- **SUPPLIED ENTRIES**
* * * * * * *

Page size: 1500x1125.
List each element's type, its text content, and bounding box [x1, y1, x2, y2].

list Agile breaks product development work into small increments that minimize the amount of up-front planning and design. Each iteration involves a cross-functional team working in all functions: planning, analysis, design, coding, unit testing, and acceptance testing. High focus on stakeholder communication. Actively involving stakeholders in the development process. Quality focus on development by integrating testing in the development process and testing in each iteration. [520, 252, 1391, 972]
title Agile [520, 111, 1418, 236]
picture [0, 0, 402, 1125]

* * * * * * *

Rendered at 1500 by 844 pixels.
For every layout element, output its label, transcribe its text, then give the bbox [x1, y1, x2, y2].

* * * * * * *

- **WHAT YOU NEED TO DO**
Look above for the line that contains "Rendered at 1500 by 844 pixels.". Starting there, transcribe every line exactly until you have copied the line that contains "For every layout".

- **ANSWER BOX**
Rendered at 1500 by 844 pixels.
For every layout element, output its label, transcribe its text, then give the bbox [x1, y1, x2, y2].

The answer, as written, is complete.